Print the entries below in their entirety, exactly as they are written.

Dataset items
::::::

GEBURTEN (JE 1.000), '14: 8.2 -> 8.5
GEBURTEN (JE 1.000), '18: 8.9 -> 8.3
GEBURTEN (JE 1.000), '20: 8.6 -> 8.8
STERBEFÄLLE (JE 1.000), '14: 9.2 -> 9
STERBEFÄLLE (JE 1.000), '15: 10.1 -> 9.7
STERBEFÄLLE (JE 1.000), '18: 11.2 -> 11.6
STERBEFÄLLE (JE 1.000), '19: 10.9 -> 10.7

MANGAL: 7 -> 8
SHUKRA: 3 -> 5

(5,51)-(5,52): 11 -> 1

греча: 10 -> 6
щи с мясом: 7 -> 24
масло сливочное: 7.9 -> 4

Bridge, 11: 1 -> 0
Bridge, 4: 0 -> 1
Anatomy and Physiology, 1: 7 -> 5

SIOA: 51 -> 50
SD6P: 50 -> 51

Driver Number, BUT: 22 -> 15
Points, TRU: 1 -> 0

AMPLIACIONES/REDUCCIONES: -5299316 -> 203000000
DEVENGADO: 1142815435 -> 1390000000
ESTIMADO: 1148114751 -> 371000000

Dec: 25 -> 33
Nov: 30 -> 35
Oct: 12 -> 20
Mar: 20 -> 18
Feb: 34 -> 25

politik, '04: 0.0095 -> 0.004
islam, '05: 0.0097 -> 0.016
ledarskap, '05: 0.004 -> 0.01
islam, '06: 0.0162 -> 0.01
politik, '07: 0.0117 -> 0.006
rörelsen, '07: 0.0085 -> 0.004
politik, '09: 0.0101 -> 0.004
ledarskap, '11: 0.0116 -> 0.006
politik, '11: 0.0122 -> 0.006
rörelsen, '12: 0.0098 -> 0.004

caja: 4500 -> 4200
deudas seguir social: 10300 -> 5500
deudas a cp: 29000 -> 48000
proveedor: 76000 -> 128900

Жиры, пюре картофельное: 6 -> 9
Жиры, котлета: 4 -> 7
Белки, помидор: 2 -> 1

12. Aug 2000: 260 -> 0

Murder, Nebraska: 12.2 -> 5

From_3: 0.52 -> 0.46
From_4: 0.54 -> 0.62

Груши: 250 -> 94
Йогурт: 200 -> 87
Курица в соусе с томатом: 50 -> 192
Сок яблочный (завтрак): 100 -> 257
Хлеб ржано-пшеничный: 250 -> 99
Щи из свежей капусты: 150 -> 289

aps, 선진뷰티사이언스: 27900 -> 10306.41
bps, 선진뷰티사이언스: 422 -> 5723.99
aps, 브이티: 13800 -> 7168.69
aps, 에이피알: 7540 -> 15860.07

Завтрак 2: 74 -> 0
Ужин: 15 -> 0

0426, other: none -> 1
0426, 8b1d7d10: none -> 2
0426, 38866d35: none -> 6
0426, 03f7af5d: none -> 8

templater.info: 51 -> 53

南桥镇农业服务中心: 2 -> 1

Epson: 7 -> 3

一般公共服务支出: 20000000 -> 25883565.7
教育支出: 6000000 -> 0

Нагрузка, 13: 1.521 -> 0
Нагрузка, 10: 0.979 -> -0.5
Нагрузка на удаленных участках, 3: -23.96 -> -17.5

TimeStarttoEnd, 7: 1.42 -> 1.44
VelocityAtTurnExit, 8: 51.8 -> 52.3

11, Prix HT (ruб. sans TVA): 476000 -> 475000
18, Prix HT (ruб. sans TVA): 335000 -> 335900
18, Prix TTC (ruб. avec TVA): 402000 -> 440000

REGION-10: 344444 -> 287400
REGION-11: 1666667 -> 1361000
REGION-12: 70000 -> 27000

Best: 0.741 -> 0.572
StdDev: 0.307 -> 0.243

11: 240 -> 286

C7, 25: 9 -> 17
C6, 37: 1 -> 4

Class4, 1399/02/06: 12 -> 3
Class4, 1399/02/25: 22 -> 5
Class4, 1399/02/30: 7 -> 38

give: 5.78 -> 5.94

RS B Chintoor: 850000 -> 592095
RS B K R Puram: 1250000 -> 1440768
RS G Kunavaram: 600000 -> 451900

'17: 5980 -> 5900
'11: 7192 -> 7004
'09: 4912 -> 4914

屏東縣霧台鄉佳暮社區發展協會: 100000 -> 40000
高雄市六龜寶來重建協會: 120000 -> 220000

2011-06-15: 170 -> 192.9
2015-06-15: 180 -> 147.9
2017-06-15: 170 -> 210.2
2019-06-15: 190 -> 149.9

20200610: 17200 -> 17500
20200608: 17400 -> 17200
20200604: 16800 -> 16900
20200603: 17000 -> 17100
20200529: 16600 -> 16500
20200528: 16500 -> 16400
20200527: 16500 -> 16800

::::::

## [RESPONSE AREA]
GEBURTEN (JE 1.000), '14: 8.2 -> 8.5
GEBURTEN (JE 1.000), '18: 8.9 -> 8.3
GEBURTEN (JE 1.000), '20: 8.6 -> 8.8
STERBEFÄLLE (JE 1.000), '14: 9.2 -> 9
STERBEFÄLLE (JE 1.000), '15: 10.1 -> 9.7
STERBEFÄLLE (JE 1.000), '18: 11.2 -> 11.6
STERBEFÄLLE (JE 1.000), '19: 10.9 -> 10.7

MANGAL: 7 -> 8
SHUKRA: 3 -> 5

(5,51)-(5,52): 11 -> 1

греча: 10 -> 6
щи с мясом: 7 -> 24
масло сливочное: 7.9 -> 4

Bridge, 11: 1 -> 0
Bridge, 4: 0 -> 1
Anatomy and Physiology, 1: 7 -> 5

SIOA: 51 -> 50
SD6P: 50 -> 51

Driver Number, BUT: 22 -> 15
Points, TRU: 1 -> 0

AMPLIACIONES/REDUCCIONES: -5299316 -> 203000000
DEVENGADO: 1142815435 -> 1390000000
ESTIMADO: 1148114751 -> 371000000

Dec: 25 -> 33
Nov: 30 -> 35
Oct: 12 -> 20
Mar: 20 -> 18
Feb: 34 -> 25

politik, '04: 0.0095 -> 0.004
islam, '05: 0.0097 -> 0.016
ledarskap, '05: 0.004 -> 0.01
islam, '06: 0.0162 -> 0.01
politik, '07: 0.0117 -> 0.006
rörelsen, '07: 0.0085 -> 0.004
politik, '09: 0.0101 -> 0.004
ledarskap, '11: 0.0116 -> 0.006
politik, '11: 0.0122 -> 0.006
rörelsen, '12: 0.0098 -> 0.004

caja: 4500 -> 4200
deudas seguir social: 10300 -> 5500
deudas a cp: 29000 -> 48000
proveedor: 76000 -> 128900

Жиры, пюре картофельное: 6 -> 9
Жиры, котлета: 4 -> 7
Белки, помидор: 2 -> 1

12. Aug 2000: 260 -> 0

Murder, Nebraska: 12.2 -> 5

From_3: 0.52 -> 0.46
From_4: 0.54 -> 0.62

Груши: 250 -> 94
Йогурт: 200 -> 87
Курица в соусе с томатом: 50 -> 192
Сок яблочный (завтрак): 100 -> 257
Хлеб ржано-пшеничный: 250 -> 99
Щи из свежей капусты: 150 -> 289

aps, 선진뷰티사이언스: 27900 -> 10306.41
bps, 선진뷰티사이언스: 422 -> 5723.99
aps, 브이티: 13800 -> 7168.69
aps, 에이피알: 7540 -> 15860.07

Завтрак 2: 74 -> 0
Ужин: 15 -> 0

0426, other: none -> 1
0426, 8b1d7d10: none -> 2
0426, 38866d35: none -> 6
0426, 03f7af5d: none -> 8

templater.info: 51 -> 53

南桥镇农业服务中心: 2 -> 1

Epson: 7 -> 3

一般公共服务支出: 20000000 -> 25883565.7
教育支出: 6000000 -> 0

Нагрузка, 13: 1.521 -> 0
Нагрузка, 10: 0.979 -> -0.5
Нагрузка на удаленных участках, 3: -23.96 -> -17.5

TimeStarttoEnd, 7: 1.42 -> 1.44
VelocityAtTurnExit, 8: 51.8 -> 52.3

11, Prix HT (ruб. sans TVA): 476000 -> 475000
18, Prix HT (ruб. sans TVA): 335000 -> 335900
18, Prix TTC (ruб. avec TVA): 402000 -> 440000

REGION-10: 344444 -> 287400
REGION-11: 1666667 -> 1361000
REGION-12: 70000 -> 27000

Best: 0.741 -> 0.572
StdDev: 0.307 -> 0.243

11: 240 -> 286

C7, 25: 9 -> 17
C6, 37: 1 -> 4

Class4, 1399/02/06: 12 -> 3
Class4, 1399/02/25: 22 -> 5
Class4, 1399/02/30: 7 -> 38

give: 5.78 -> 5.94

RS B Chintoor: 850000 -> 592095
RS B K R Puram: 1250000 -> 1440768
RS G Kunavaram: 600000 -> 451900

'17: 5980 -> 5900
'11: 7192 -> 7004
'09: 4912 -> 4914

屏東縣霧台鄉佳暮社區發展協會: 100000 -> 40000
高雄市六龜寶來重建協會: 120000 -> 220000

2011-06-15: 170 -> 192.9
2015-06-15: 180 -> 147.9
2017-06-15: 170 -> 210.2
2019-06-15: 190 -> 149.9

20200610: 17200 -> 17500
20200608: 17400 -> 17200
20200604: 16800 -> 16900
20200603: 17000 -> 17100
20200529: 16600 -> 16500
20200528: 16500 -> 16400
20200527: 16500 -> 16800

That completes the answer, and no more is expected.